[Extracted records]
^^^^
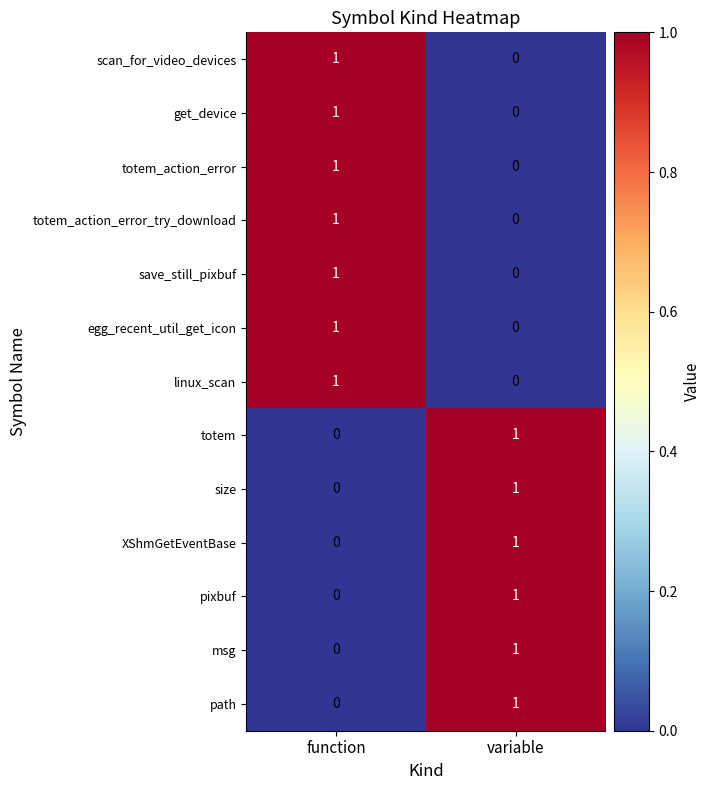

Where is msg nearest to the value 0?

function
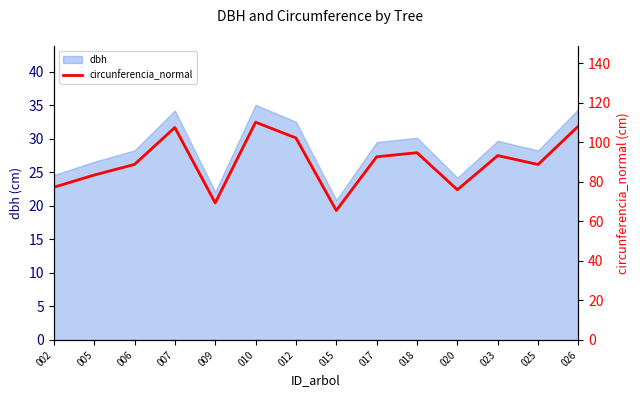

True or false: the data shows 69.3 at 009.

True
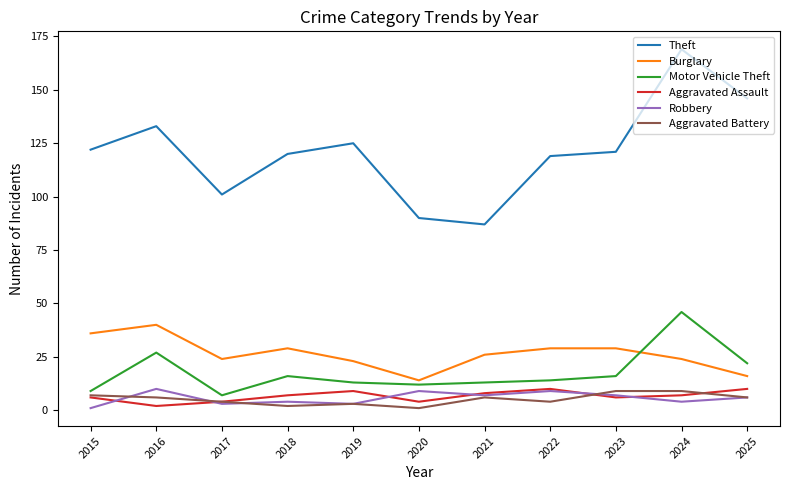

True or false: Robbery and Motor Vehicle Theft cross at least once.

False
^^^^
# Aim of the task
Pull out every line in the items above that contains the string "True". Letter case matters.

# Result
True or false: the data shows 69.3 at 009.
True
True or false: Robbery and Motor Vehicle Theft cross at least once.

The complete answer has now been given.